- _STUDY TEXT_
# calamity fuzz build



## Bobbyd67 (Aug 2, 2020)

Finally got a photo compression app so I can post photos on the forum now xD. 

Here's a build of the calamity fuzz, it's just awesome... If you haven't build it yet, order it now xD. I really love the calamity Jane graphics I did on this one


----------



## Chuck D. Bones (Aug 8, 2020)

NICE!
A couple of questions:
1) Where did you get your JFETs?
2) Can you please measure and report the drain voltages?

I'm fixing one for a friend and I'm having trouble finding JFETs that work.


----------



## Bobbyd67 (Aug 8, 2020)

Chuck D. Bones said:


> NICE!
> A couple of questions:
> 1) Where did you get your JFETs?
> 2) Can you please measure and report the drain voltages?
> ...



Yep I used j201 smds from mouser.
Here is the exact link from my order ^^



			https://www.mouser.ca/ProductDetail/on-semiconductor/mmbfj201/?qs=ljbEvF4DwONpFpdsobl6fQ==&countrycode=CA&currencycode=CAD
		


I will try to go down in the basement and mesure the drain on my multimeter ! I would have love to mesure the transistor on my mega328 but it died on me about a week ago


----------



## Robert (Aug 8, 2020)

Chuck D. Bones said:


> I'm fixing one for a friend and I'm having trouble finding JFETs that work.



Want me to pull the ones off my prototype build and send them to you?


----------



## Chuck D. Bones (Aug 8, 2020)

Bobbyd67 said:


> I will try to go down in the basement and mesure the drain on my multimeter ! I would have love to mesure the transistor on my mega328 but it died on me about a week ago



I need you to measure them in-circuit on your Calamity board.  It looks like they have to be at the very bottom end of the spec for Vp & Idss to work in this pedal.


----------



## Chuck D. Bones (Aug 8, 2020)

Robert said:


> Want me to pull the ones off my prototype build and send them to you?

(Dataset entries)
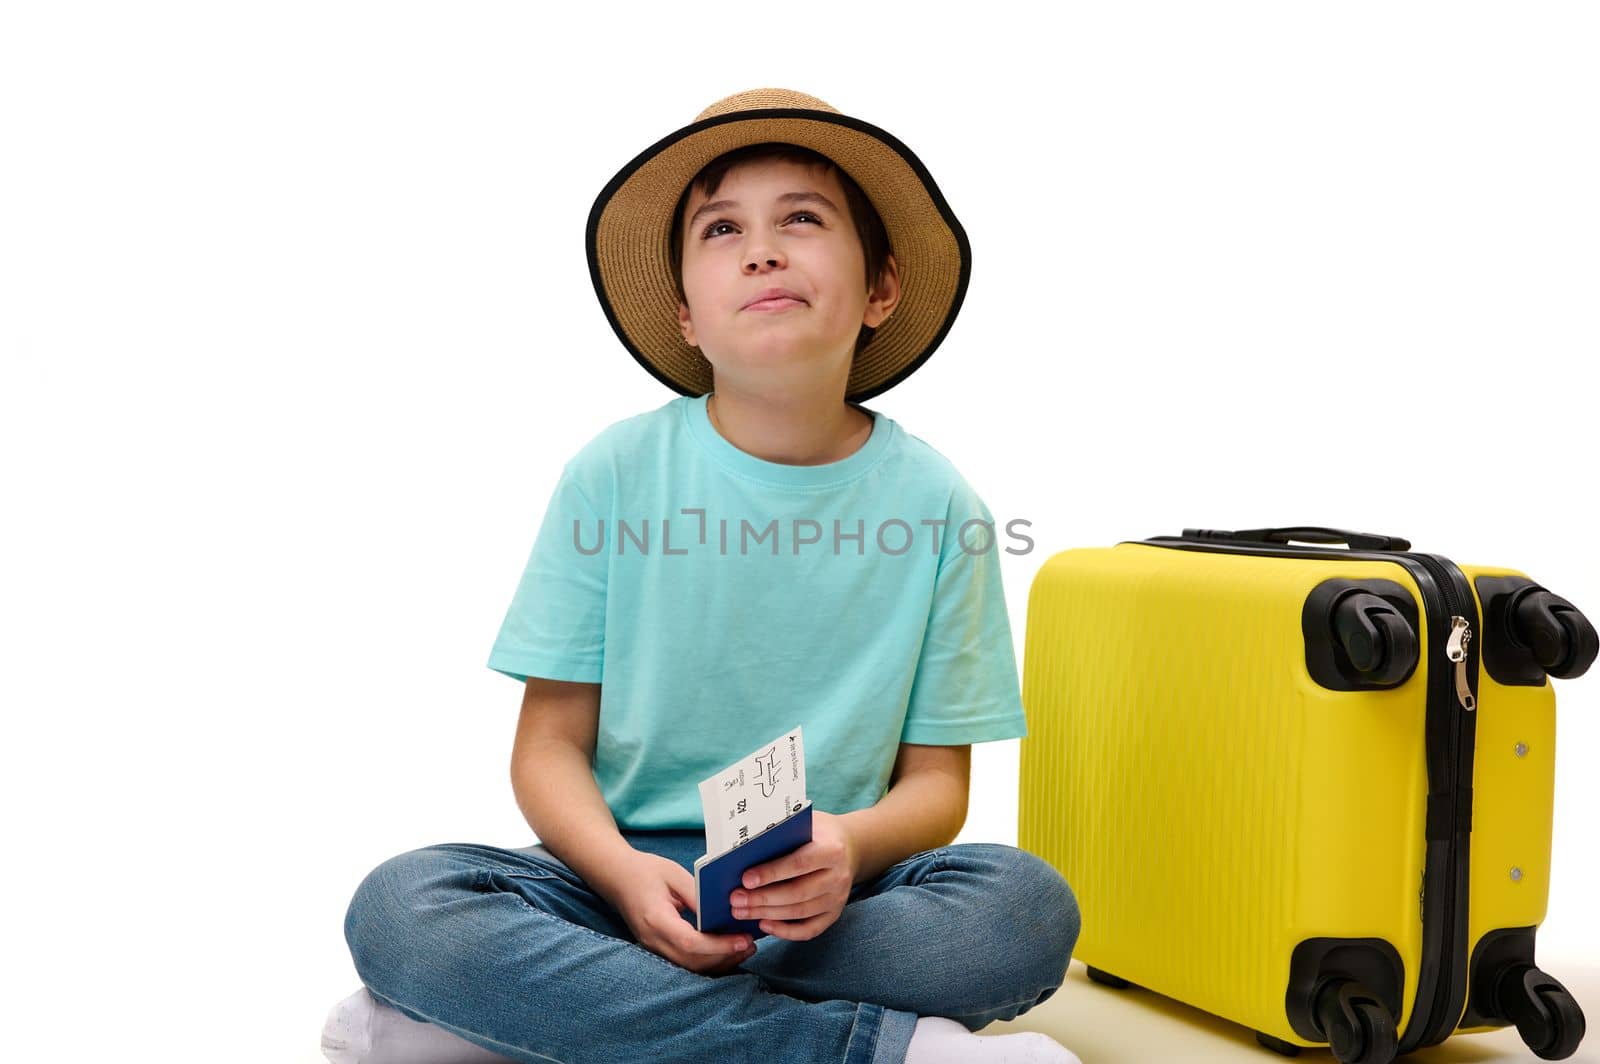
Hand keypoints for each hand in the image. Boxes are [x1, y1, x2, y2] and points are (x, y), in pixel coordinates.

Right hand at [601, 849, 757, 974]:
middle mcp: (653, 940)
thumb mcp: (674, 874)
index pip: (691, 942)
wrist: (616, 876)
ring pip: (689, 967)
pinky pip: (684, 962)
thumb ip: (697, 895)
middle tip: (750, 944)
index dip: (719, 946)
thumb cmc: (645, 870)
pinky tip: (725, 951)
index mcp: (656, 919)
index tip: (743, 939)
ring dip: (718, 963)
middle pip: (693, 962)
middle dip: (725, 958)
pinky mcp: (657, 948)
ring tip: (744, 949)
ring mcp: (653, 948)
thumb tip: (723, 911)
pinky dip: (707, 960)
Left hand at [729, 809, 858, 941]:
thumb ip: (783, 834)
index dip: (771, 873)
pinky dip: (785, 931)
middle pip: (798, 893)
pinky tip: (764, 924)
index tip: (745, 880)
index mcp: (832, 850)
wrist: (849, 846)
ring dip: (768, 914)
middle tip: (736, 899)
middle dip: (763, 898)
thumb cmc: (817, 832)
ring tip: (742, 912)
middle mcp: (839, 876)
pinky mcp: (834, 914)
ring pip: (800, 912)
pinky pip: (809, 929)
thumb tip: (745, 849)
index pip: (799, 864)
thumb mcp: (805, 824)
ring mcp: (838, 898)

- _WHAT YOU WILL DO_
1. In the calamity fuzz thread, what JFETs did Bobbyd67 use, and where did he order them?
2. Write the next part of the calamity fuzz forum thread, picking up after its final line.

- _EXPECTED OUTPUTS_
1. He used J201 SMD JFETs ordered from Mouser.

2.
Sure, that would be great!  Thank you, Sir!


----------



## Bobbyd67 (Aug 8, 2020)

Chuck D. Bones said:


> I need you to measure them in-circuit on your Calamity board.  It looks like they have to be at the very bottom end of the spec for Vp & Idss to work in this pedal.


I am trying to get loose on my end ... but I got a accord with the wife not to tinker on pedals in the day time on weekends xD I am waiting for the opportune time not to get scolded :/


----------



## Chuck D. Bones (Aug 8, 2020)

Hey, no rush, Man. I just wanted to be clear about what I was asking.  I get it, I have things I should be doing other than pedals too...


----------



## Bobbyd67 (Aug 8, 2020)

Chuck D. Bones said:


> Hey, no rush, Man. I just wanted to be clear about what I was asking.  I get it, I have things I should be doing other than pedals too...


^^ got them  
Q1 D:7.1v
      S:0.19v

Q2 D:0.9v
      S:0.16v

We're spending the night in the country at my folks house with the kids so packing everything and getting ready in the morning made it pretty much impossible to check the measurements .

I asked my dad for a screwdriver about 15 min ago... Then my wife gave me one of those looks xD then she said .... Tell me you didn't bring a pedal here...

I told her you don't understand !!! It's for Chuck!!! I have to do it!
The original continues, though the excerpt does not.